● To-do item:
Your job is to retype all of the data word for word, leaving every image out.

● Entries supplied:
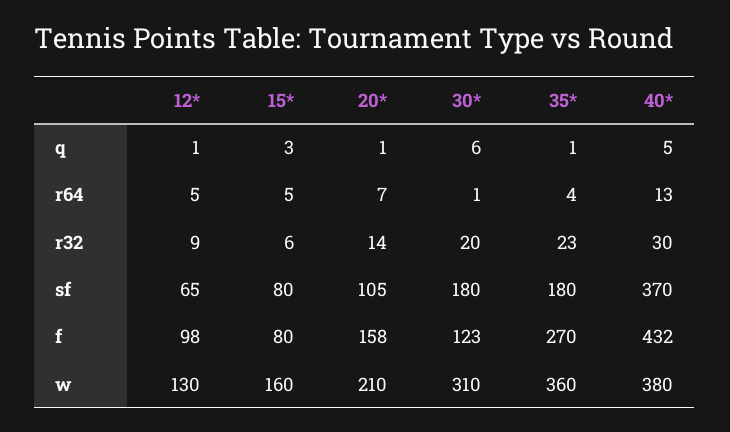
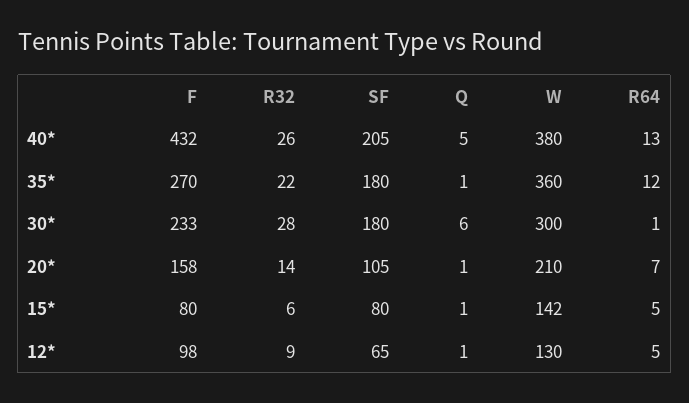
  {
    "12*": {
      "q": 1,
      "r64": 5,
      "r32": 9,
      "sf": 65,
      "f": 98,
      "w": 130
    },
    "15*": {
-     "q": 3,
+     "q": 1,
      "r64": 5,
      "r32": 6,
      "sf": 80,
      "f": 80,
-     "w": 160
+     "w": 142
    },
    "20*": {
      "q": 1,
      "r64": 7,
      "r32": 14,
      "sf": 105,
      "f": 158,
      "w": 210
    },
    "30*": {
      "q": 6,
      "r64": 1,
-     "r32": 20,
+     "r32": 28,
      "sf": 180,
-     "f": 123,
+     "f": 233,
-     "w": 310
+     "w": 300
    },
    "35*": {
      "q": 1,
-     "r64": 4,
+     "r64": 12,
-     "r32": 23,
+     "r32": 22,
      "sf": 180,
      "f": 270,
      "w": 360
    },
    "40*": {
      "q": 5,
      "r64": 13,
-     "r32": 30,
+     "r32": 26,
-     "sf": 370,
+     "sf": 205,
      "f": 432,
      "w": 380
    }
  }

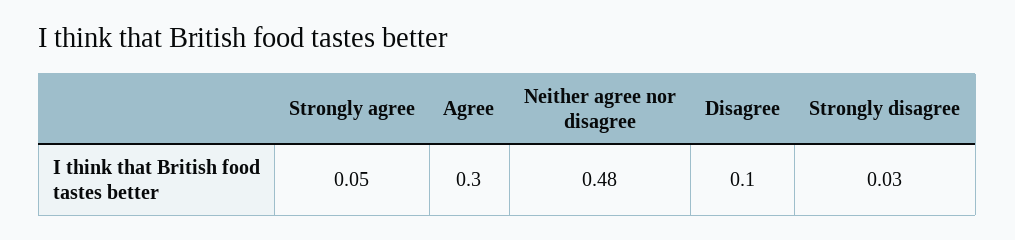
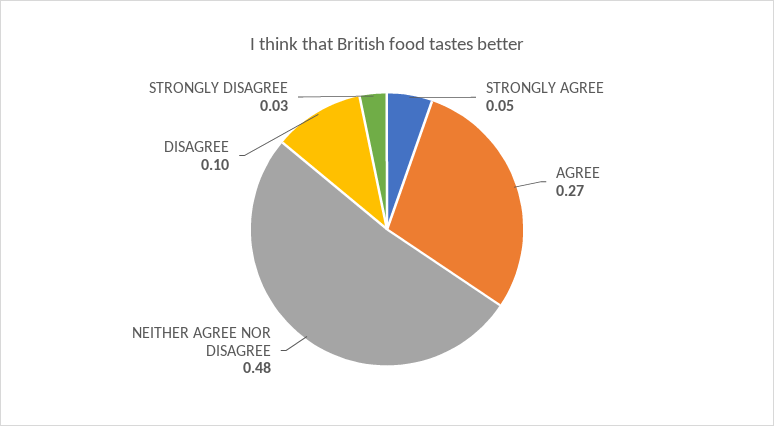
  {
    "Strongly agree": 0.05,
-   "Agree": 0.3,
+   "Agree": 0.27,
    "Neither agree nor disagree": 0.48,
    "Disagree": 0.1,
    "Strongly disagree": 0.03
  }

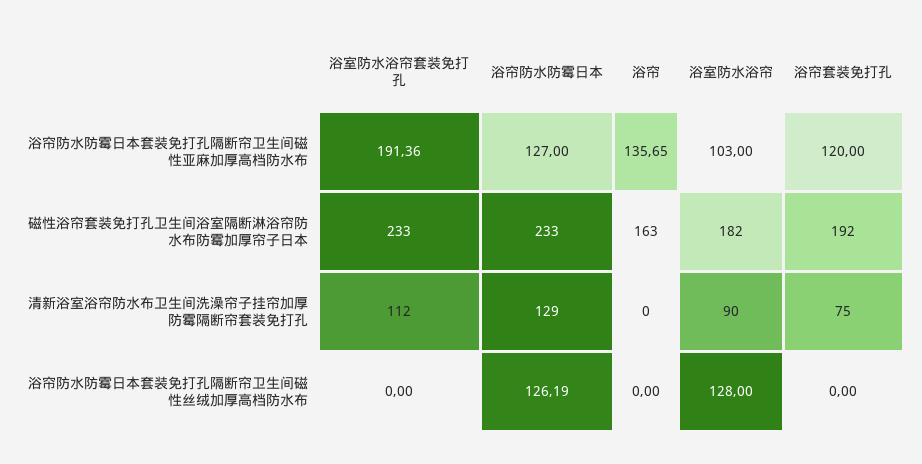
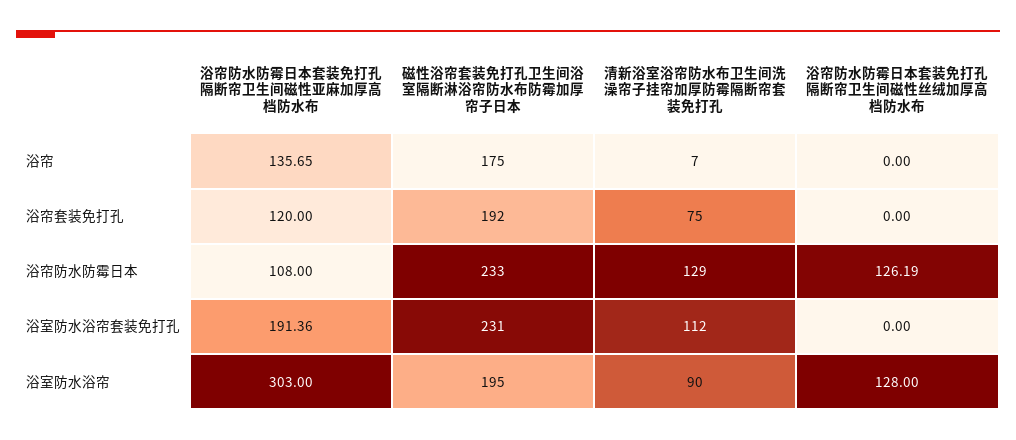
  {
    "浴室防水浴帘套装免打孔": {
      "浴帘防水防霉日本套装免打孔隔断帘卫生间磁性亚麻加厚高档防水布": 191.36,
-     "磁性浴帘套装免打孔卫生间浴室隔断淋浴帘防水布防霉加厚帘子日本": 233,
+     "磁性浴帘套装免打孔卫生间浴室隔断淋浴帘防水布防霉加厚帘子日本": 231,
      "清新浴室浴帘防水布卫生间洗澡帘子挂帘加厚防霉隔断帘套装免打孔": 112,
      "浴帘防水防霉日本套装免打孔隔断帘卫生间磁性丝绒加厚高档防水布": 0
    },
    "浴帘防水防霉日本": {
-     "浴帘防水防霉日本套装免打孔隔断帘卫生间磁性亚麻加厚高档防水布": 127,
+     "浴帘防水防霉日本套装免打孔隔断帘卫生间磁性亚麻加厚高档防水布": 108,
      "磁性浴帘套装免打孔卫生间浴室隔断淋浴帘防水布防霉加厚帘子日本": 233,
      "清新浴室浴帘防水布卫生间洗澡帘子挂帘加厚防霉隔断帘套装免打孔": 129,
      "浴帘防水防霉日本套装免打孔隔断帘卫生间磁性丝绒加厚高档防水布": 126.19
    },
    "浴帘": {
      "浴帘防水防霉日本套装免打孔隔断帘卫生间磁性亚麻加厚高档防水布": 135.65,
-     "磁性浴帘套装免打孔卫生间浴室隔断淋浴帘防水布防霉加厚帘子日本": 163,
+     "磁性浴帘套装免打孔卫生间浴室隔断淋浴帘防水布防霉加厚帘子日本": 175,
-     "清新浴室浴帘防水布卫生间洗澡帘子挂帘加厚防霉隔断帘套装免打孔": 0,
+     "清新浴室浴帘防水布卫生间洗澡帘子挂帘加厚防霉隔断帘套装免打孔": 7,
      "浴帘防水防霉日本套装免打孔隔断帘卫生间磁性丝绒加厚高档防水布": 0
    },
    "浴室防水浴帘": {
-     "浴帘防水防霉日本套装免打孔隔断帘卫生间磁性亚麻加厚高档防水布": 103,
+     "浴帘防水防霉日本套装免打孔隔断帘卫生间磁性亚麻加厚高档防水布": 303,
-     "磁性浴帘套装免打孔卫生间浴室隔断淋浴帘防水布防霉加厚帘子日本": 182,
+     "磁性浴帘套装免打孔卫生间浴室隔断淋浴帘防水布防霉加厚帘子日本": 195,
      "清新浴室浴帘防水布卫生间洗澡帘子挂帘加厚防霉隔断帘套装免打孔": 90,
      "浴帘防水防霉日本套装免打孔隔断帘卫生间磁性丝绒加厚高档防水布": 128
    },
    "浴帘套装免打孔": {
      "浴帘防水防霉日本套装免打孔隔断帘卫生间磁性亚麻加厚高档防水布": 120,
      "磁性浴帘套装免打孔卫生间浴室隔断淋浴帘防水布防霉加厚帘子日本": 192,
      "清新浴室浴帘防水布卫生间洗澡帘子挂帘加厚防霉隔断帘套装免打孔": 75,
      "浴帘防水防霉日本套装免打孔隔断帘卫生间磁性丝绒加厚高档防水布": 0
    }
  }

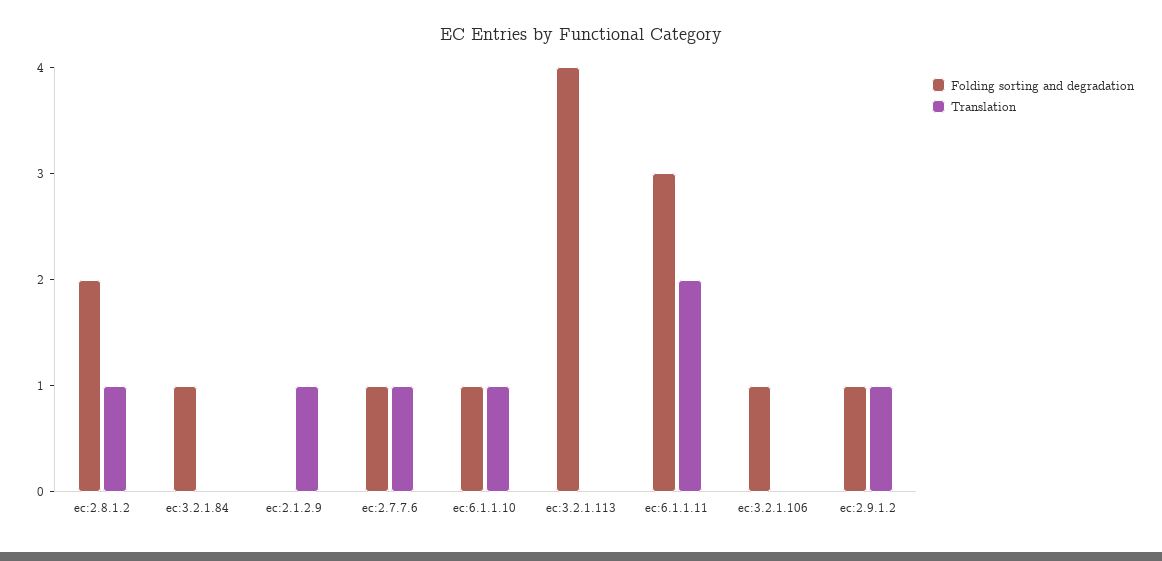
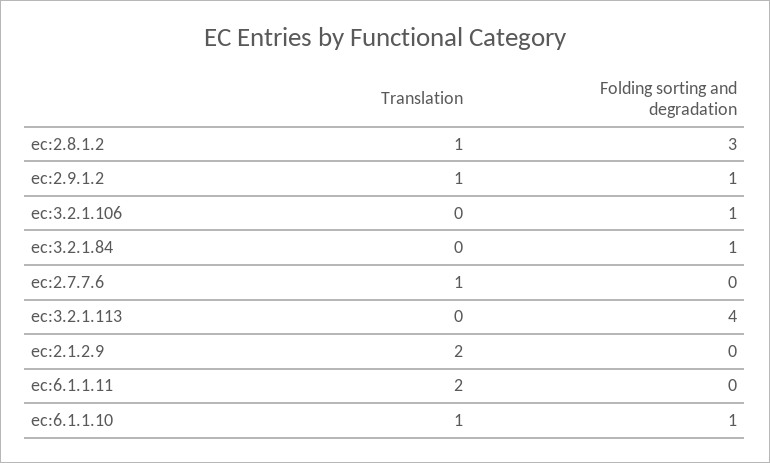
  {
    "Folding sorting and degradation": {
-     "ec:2.8.1.2": 2,
+     "ec:2.8.1.2": 3,
      "ec:3.2.1.84": 1,
      "ec:2.1.2.9": 0,
-     "ec:2.7.7.6": 1,
+     "ec:2.7.7.6": 0,
      "ec:6.1.1.10": 1,
      "ec:3.2.1.113": 4,
-     "ec:6.1.1.11": 3,
+     "ec:6.1.1.11": 0,
      "ec:3.2.1.106": 1,
      "ec:2.9.1.2": 1
    },
    "Translation": {
      "ec:2.8.1.2": 1,
      "ec:3.2.1.84": 0,
-     "ec:2.1.2.9": 1,
+     "ec:2.1.2.9": 2,
      "ec:2.7.7.6": 1,
      "ec:6.1.1.10": 1,
      "ec:3.2.1.113": 0,
      "ec:6.1.1.11": 2,
      "ec:3.2.1.106": 0,
      "ec:2.9.1.2": 1
    }
  }

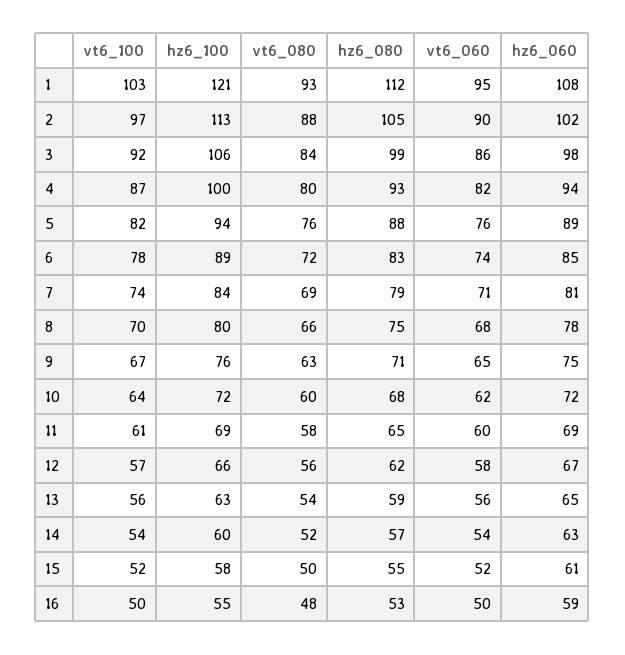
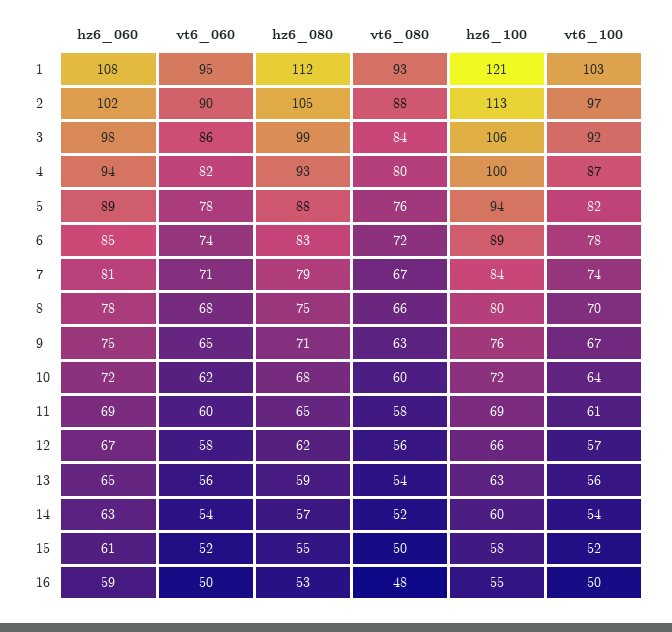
  {
    "vt6_100": {
      "1": 103,
      "2": 97,
      "3": 92,
      "4": 87,
      "5": 82,
      "6": 78,
      "7": 74,
      "8": 70,
      "9": 67,
      "10": 64,
      "11": 61,
      "12": 57,
      "13": 56,
      "14": 54,
      "15": 52,
      "16": 50
    },
    "hz6_100": {
      "1": 121,
      "2": 113,
      "3": 106,
      "4": 100,
      "5": 94,
      "6": 89,
      "7": 84,
      "8": 80,
      "9": 76,
      "10": 72,
      "11": 69,
      "12": 66,
      "13": 63,
      "14": 60,
      "15": 58,
      "16": 55
    },
    "vt6_080": {
      "1": 93,
      "2": 88,
      "3": 84,
      "4": 80,
      "5": 76,
      "6": 72,
-     "7": 69,
+     "7": 67,
      "8": 66,
      "9": 63,
      "10": 60,
      "11": 58,
      "12": 56,
      "13": 54,
      "14": 52,
      "15": 50,
      "16": 48
    },
    "hz6_080": {
      "1": 112,
      "2": 105,
      "3": 99,
      "4": 93,
      "5": 88,
      "6": 83,
      "7": 79,
      "8": 75,
      "9": 71,
      "10": 68,
      "11": 65,
      "12": 62,
      "13": 59,
      "14": 57,
      "15": 55,
      "16": 53
    },
    "vt6_060": {
      "1": 95,
      "2": 90,
      "3": 86,
      "4": 82,
-     "5": 76,
+     "5": 78,
      "6": 74,
      "7": 71,
      "8": 68,
      "9": 65,
      "10": 62,
      "11": 60,
      "12": 58,
      "13": 56,
      "14": 54,
      "15": 52,
      "16": 50
    },
    "hz6_060": {
      "1": 108,
      "2": 102,
      "3": 98,
      "4": 94,
      "5": 89,
      "6": 85,
      "7": 81,
      "8": 78,
      "9": 75,
      "10": 72,
      "11": 69,
      "12": 67,
      "13": 65,
      "14": 63,
      "15": 61,
      "16": 59
    }
  }

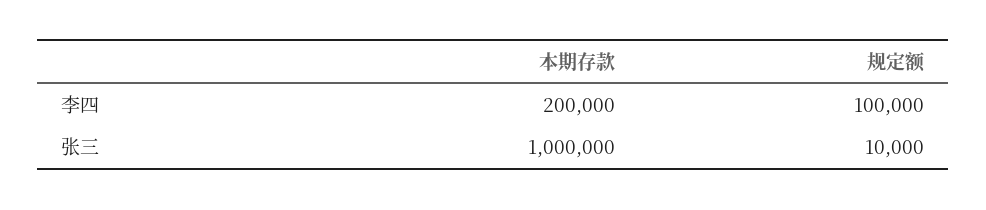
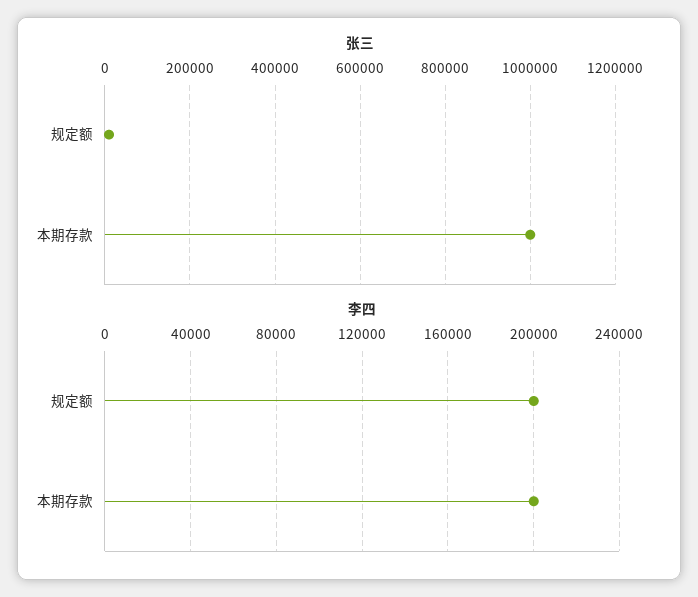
  {
    "李四": {
      "本期存款": 200000,
-     "规定额": 100000
+     "规定额": 200000
    },
    "张三": {
      "本期存款": 1000000,
      "规定额": 10000
    }
  }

● Result below:
  {
    "12*": {
      "q": 1,
      "r64": 5,
      "r32": 9,
      "sf": 65,
      "f": 98,
      "w": 130
    },
    "15*": {
-     "q": 3,
+     "q": 1,
      "r64": 5,
      "r32": 6,
      "sf": 80,
      "f": 80,
-     "w": 160
+     "w": 142
    },
    "20*": {
      "q": 1,
      "r64": 7,
      "r32": 14,
      "sf": 105,
      "f": 158,
      "w": 210
    },
    "30*": {
      "q": 6,
      "r64": 1,
-     "r32": 20,
+     "r32": 28,
      "sf": 180,
-     "f": 123,
+     "f": 233,
-     "w": 310
+     "w": 300
    },
    "35*": {
      "q": 1,
-     "r64": 4,
+     "r64": 12,
-     "r32": 23,
+     "r32": 22,
      "sf": 180,
      "f": 270,
      "w": 360
    },
    "40*": {
      "q": 5,
      "r64": 13,
-     "r32": 30,
+     "r32": 26,
-     "sf": 370,
+     "sf": 205,
      "f": 432,
      "w": 380
    }
  }

  {
    "Strongly agree": 0.05,
-   "Agree": 0.3,
+   "Agree": 0.27,
    "Neither agree nor disagree": 0.48,
    "Disagree": 0.1,
    "Strongly disagree": 0.03
  }

  {
    "浴室防水浴帘套装免打孔": {
      "浴帘防水防霉日本套装免打孔隔断帘卫生间磁性亚麻加厚高档防水布": 191.36,
-     "磁性浴帘套装免打孔卫生间浴室隔断淋浴帘防水布防霉加厚帘子日本": 233,
+     "磁性浴帘套装免打孔卫生间浴室隔断淋浴帘防水布防霉加厚帘子日本": 231,
      "清新浴室浴帘防水布卫生间洗澡帘子挂帘加厚防霉隔断帘套装免打孔": 112,
      "浴帘防水防霉日本套装免打孔隔断帘卫生间磁性丝绒加厚高档防水布": 0
    },
    "浴帘防水防霉日本": {
-     "浴帘防水防霉日本套装免打孔隔断帘卫生间磁性亚麻加厚高档防水布": 127,
+     "浴帘防水防霉日本套装免打孔隔断帘卫生间磁性亚麻加厚高档防水布": 108,
      "磁性浴帘套装免打孔卫生间浴室隔断淋浴帘防水布防霉加厚帘子日本": 233,
      "清新浴室浴帘防水布卫生间洗澡帘子挂帘加厚防霉隔断帘套装免打孔": 129,
      "浴帘防水防霉日本套装免打孔隔断帘卫生间磁性丝绒加厚高档防水布": 126.19
    },
    "浴帘": {
      "浴帘防水防霉日本套装免打孔隔断帘卫生间磁性亚麻加厚高档防水布": 135.65,
-     "磁性浴帘套装免打孔卫生间浴室隔断淋浴帘防水布防霉加厚帘子日本": 163,
+     "磁性浴帘套装免打孔卫生间浴室隔断淋浴帘防水布防霉加厚帘子日本": 175,
-     "清新浴室浴帘防水布卫生间洗澡帘子挂帘加厚防霉隔断帘套装免打孔": 0,
+     "清新浴室浴帘防水布卫生间洗澡帘子挂帘加厚防霉隔断帘套装免打孔": 7,
      "浴帘防水防霉日本套装免打孔隔断帘卫生间磁性丝绒加厚高档防水布": 0
    },
    "浴室防水浴帘": {
-     "浴帘防水防霉日本套装免打孔隔断帘卫生间磁性亚麻加厚高档防水布": 103,
+     "浴帘防水防霉日本套装免打孔隔断帘卫生间磁性亚麻加厚高档防水布": 303,
-     "磁性浴帘套装免打孔卫生间浴室隔断淋浴帘防水布防霉加厚帘子日本": 182,
+     "磁性浴帘套装免打孔卫生间浴室隔断淋浴帘防水布防霉加厚帘子日本": 195,
      "清新浴室浴帘防水布卫生间洗澡帘子挂帘加厚防霉隔断帘套装免打孔": 90,
      "浴帘防水防霉日本套装免打孔隔断帘卫生间磁性丝绒加厚高档防水布": 128
    },
    "浴帘套装免打孔": {
      "浴帘防水防霉日本套装免打孔隔断帘卫生间磁性亚麻加厚高档防水布": 120,
      "磁性浴帘套装免打孔卫生间浴室隔断淋浴帘防水布防霉加厚帘子日本": 192,
      "清新浴室浴帘防水布卫生间洗澡帘子挂帘加厚防霉隔断帘套装免打孔": 75,
      "浴帘防水防霉日本套装免打孔隔断帘卫生间磁性丝绒加厚高档防水布": 0
    }
  }

  {
    "Folding sorting and degradation": {
-     "ec:2.8.1.2": 2,
+     "ec:2.8.1.2": 3,
      "ec:3.2.1.84": 1,
      "ec:2.1.2.9": 0,
-     "ec:2.7.7.6": 1,
+     "ec:2.7.7.6": 0,
      "ec:6.1.1.10": 1,
      "ec:3.2.1.113": 4,
-     "ec:6.1.1.11": 3,
+     "ec:6.1.1.11": 0,
      "ec:3.2.1.106": 1,
      "ec:2.9.1.2": 1
    },
    "Translation": {
      "ec:2.8.1.2": 1,
      "ec:3.2.1.84": 0,
-     "ec:2.1.2.9": 1,
+     "ec:2.1.2.9": 2,
      "ec:2.7.7.6": 1,
      "ec:6.1.1.10": 1,
      "ec:3.2.1.113": 0,
      "ec:6.1.1.11": 2,
      "ec:3.2.1.106": 0,
      "ec:2.9.1.2": 1
    }
  }

  {
    "vt6_100": {
      "1": 103,
      "2": 97,
      "3": 92,
      "4": 87,
      "5": 82,
      "6": 78,
      "7": 74,
      "8": 70,
      "9": 67,
      "10": 64,
      "11": 61,
      "12": 57,
      "13": 56,
      "14": 54,
      "15": 52,
      "16": 50
    },
    "hz6_100": {
      "1": 121,
      "2": 113,
      "3": 106,
      "4": 100,
      "5": 94,
      "6": 89,
      "7": 84,
      "8": 80,
      "9": 76,
      "10": 72,
      "11": 69,
      "12": 66,
      "13": 63,
      "14": 60,
      "15": 58,
      "16": 55
    },
    "vt6_080": {
      "1": 93,
      "2": 88,
      "3": 84,
      "4": 80,
      "5": 76,
      "6": 72,
-     "7": 69,
+     "7": 67,
      "8": 66,
      "9": 63,
      "10": 60,
      "11": 58,
      "12": 56,
      "13": 54,
      "14": 52,
      "15": 50,
      "16": 48
    },
    "hz6_080": {
      "1": 112,
      "2": 105,
      "3": 99,
      "4": 93,
      "5": 88,
      "6": 83,
      "7": 79,
      "8": 75,
      "9": 71,
      "10": 68,
      "11": 65,
      "12": 62,
      "13": 59,
      "14": 57,
      "15": 55,
      "16": 53
    },
    "vt6_060": {
      "1": 95,
      "2": 90,
      "3": 86,
      "4": 82,
-     "5": 76,
+     "5": 78,
      "6": 74,
      "7": 71,
      "8": 68,
      "9": 65,
      "10": 62,
      "11": 60,
      "12": 58,
      "13": 56,
      "14": 54,
      "15": 52,
      "16": 50
    },
    "hz6_060": {
      "1": 108,
      "2": 102,
      "3": 98,
      "4": 94,
      "5": 89,
      "6": 85,
      "7": 81,
      "8": 78,
      "9": 75,
      "10": 72,
      "11": 69,
      "12": 67,
      "13": 65,
      "14": 63,
      "15": 61,
      "16": 59
    }
  }

  {
    "李四": {
      "本期存款": 200000,
-     "规定额": 100000
+     "规定额": 200000
    },
    "张三": {
      "本期存款": 1000000,
      "规定额": 10000
    }
  }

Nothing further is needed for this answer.